> **The task**
Copy the lines below, beginning with the one that contains "To put the students" and continuing through the final line, exactly as written and with no other lines.

Page images and extracted text:
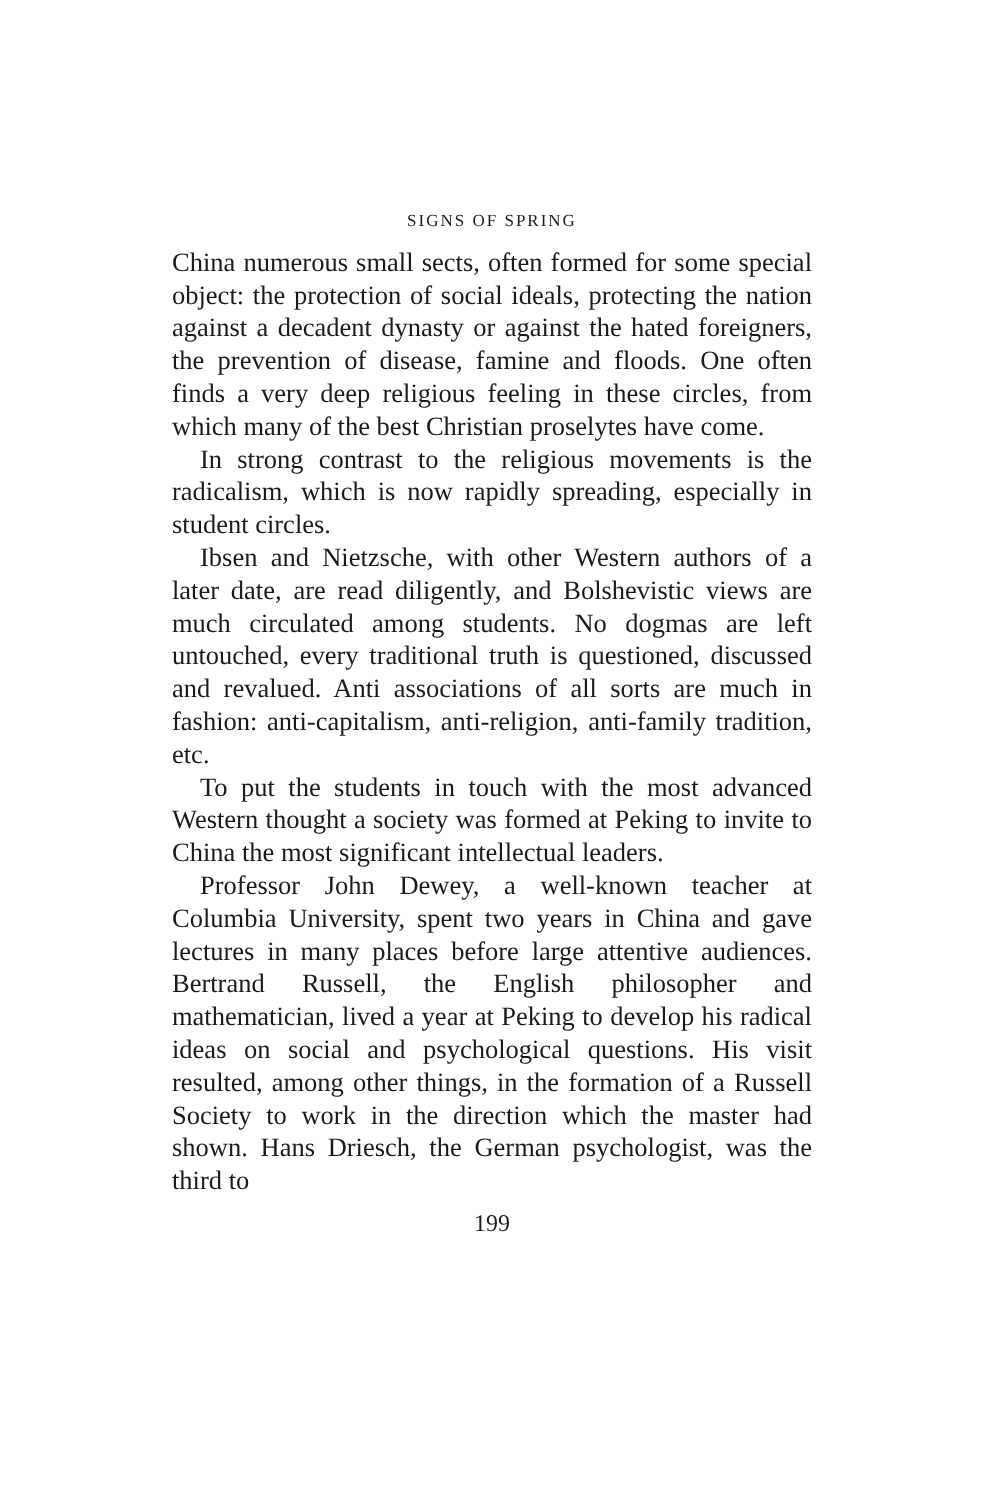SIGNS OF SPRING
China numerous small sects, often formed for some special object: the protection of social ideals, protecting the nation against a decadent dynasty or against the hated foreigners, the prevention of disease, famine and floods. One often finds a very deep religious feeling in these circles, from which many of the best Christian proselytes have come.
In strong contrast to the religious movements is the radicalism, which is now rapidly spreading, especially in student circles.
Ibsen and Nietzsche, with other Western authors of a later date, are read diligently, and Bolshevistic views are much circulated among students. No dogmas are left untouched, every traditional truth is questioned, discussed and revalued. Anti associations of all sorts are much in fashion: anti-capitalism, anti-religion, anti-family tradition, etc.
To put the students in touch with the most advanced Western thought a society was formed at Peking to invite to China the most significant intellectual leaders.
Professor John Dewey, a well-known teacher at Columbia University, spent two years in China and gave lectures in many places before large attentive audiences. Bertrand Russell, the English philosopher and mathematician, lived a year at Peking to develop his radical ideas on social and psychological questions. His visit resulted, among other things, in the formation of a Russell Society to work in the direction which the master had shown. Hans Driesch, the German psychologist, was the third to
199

> **Answer space**
To put the students in touch with the most advanced Western thought a society was formed at Peking to invite to China the most significant intellectual leaders.
Professor John Dewey, a well-known teacher at Columbia University, spent two years in China and gave lectures in many places before large attentive audiences. Bertrand Russell, the English philosopher and mathematician, lived a year at Peking to develop his radical ideas on social and psychological questions. His visit resulted, among other things, in the formation of a Russell Society to work in the direction which the master had shown. Hans Driesch, the German psychologist, was the third to
199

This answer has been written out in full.